**ACTIVITY**: When you reach the line containing "2022 Internal Audit Report –" in the data below, begin returning lines exactly as written, and stop once the line containing "The halls of" has been returned.

(Saved entries)
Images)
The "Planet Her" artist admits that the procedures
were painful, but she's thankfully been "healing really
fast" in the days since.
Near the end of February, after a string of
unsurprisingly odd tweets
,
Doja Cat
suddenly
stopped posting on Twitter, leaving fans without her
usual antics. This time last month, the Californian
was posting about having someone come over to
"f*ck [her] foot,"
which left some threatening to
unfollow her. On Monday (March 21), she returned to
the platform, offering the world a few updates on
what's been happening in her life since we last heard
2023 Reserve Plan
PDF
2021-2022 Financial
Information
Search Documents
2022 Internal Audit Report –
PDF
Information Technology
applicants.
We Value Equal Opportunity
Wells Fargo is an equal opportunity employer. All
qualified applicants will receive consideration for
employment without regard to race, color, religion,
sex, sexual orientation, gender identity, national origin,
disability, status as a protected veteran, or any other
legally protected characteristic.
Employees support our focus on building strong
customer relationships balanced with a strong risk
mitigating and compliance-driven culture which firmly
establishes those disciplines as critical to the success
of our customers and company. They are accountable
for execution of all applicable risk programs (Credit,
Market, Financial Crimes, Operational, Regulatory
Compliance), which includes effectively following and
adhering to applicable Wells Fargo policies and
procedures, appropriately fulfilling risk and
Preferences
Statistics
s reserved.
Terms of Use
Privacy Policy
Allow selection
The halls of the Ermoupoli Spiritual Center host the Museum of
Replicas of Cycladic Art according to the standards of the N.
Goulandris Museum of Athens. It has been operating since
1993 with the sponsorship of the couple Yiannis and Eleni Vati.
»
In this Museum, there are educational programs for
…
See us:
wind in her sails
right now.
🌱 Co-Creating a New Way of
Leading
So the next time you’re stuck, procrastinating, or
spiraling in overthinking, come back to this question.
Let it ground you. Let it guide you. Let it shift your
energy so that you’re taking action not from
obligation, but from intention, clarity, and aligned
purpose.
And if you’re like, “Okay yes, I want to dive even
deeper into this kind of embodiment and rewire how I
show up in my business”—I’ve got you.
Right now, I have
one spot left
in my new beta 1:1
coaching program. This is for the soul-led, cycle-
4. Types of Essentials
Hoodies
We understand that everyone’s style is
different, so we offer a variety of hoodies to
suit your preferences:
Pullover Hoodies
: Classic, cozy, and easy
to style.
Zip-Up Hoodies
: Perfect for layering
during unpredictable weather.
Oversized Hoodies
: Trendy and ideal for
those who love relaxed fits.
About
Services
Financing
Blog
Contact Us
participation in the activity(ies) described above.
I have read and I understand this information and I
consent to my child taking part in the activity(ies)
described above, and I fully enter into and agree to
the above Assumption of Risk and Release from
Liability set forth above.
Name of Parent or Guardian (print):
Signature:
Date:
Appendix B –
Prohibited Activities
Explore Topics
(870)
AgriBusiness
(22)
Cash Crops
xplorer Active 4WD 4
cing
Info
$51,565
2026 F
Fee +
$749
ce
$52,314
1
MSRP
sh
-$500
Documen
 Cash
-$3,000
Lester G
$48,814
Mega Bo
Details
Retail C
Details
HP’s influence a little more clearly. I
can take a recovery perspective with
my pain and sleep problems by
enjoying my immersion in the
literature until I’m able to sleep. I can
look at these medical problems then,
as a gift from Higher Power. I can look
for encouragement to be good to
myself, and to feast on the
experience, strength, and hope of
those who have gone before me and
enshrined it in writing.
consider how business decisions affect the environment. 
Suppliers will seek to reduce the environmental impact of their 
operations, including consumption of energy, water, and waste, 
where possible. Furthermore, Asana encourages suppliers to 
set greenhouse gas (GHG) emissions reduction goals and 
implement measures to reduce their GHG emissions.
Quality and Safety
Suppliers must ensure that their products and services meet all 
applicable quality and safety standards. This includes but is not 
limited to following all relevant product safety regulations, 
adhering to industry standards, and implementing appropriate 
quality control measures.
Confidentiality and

**SOLUTION BELOW**:
2022 Internal Audit Report –
PDF
Information Technology
applicants.
We Value Equal Opportunity
Wells Fargo is an equal opportunity employer. All
qualified applicants will receive consideration for
employment without regard to race, color, religion,
sex, sexual orientation, gender identity, national origin,
disability, status as a protected veteran, or any other
legally protected characteristic.
Employees support our focus on building strong
customer relationships balanced with a strong risk
mitigating and compliance-driven culture which firmly
establishes those disciplines as critical to the success
of our customers and company. They are accountable
for execution of all applicable risk programs (Credit,
Market, Financial Crimes, Operational, Regulatory
Compliance), which includes effectively following and
adhering to applicable Wells Fargo policies and
procedures, appropriately fulfilling risk and
Preferences
Statistics
s reserved.
Terms of Use
Privacy Policy
Allow selection
The halls of the Ermoupoli Spiritual Center host the Museum of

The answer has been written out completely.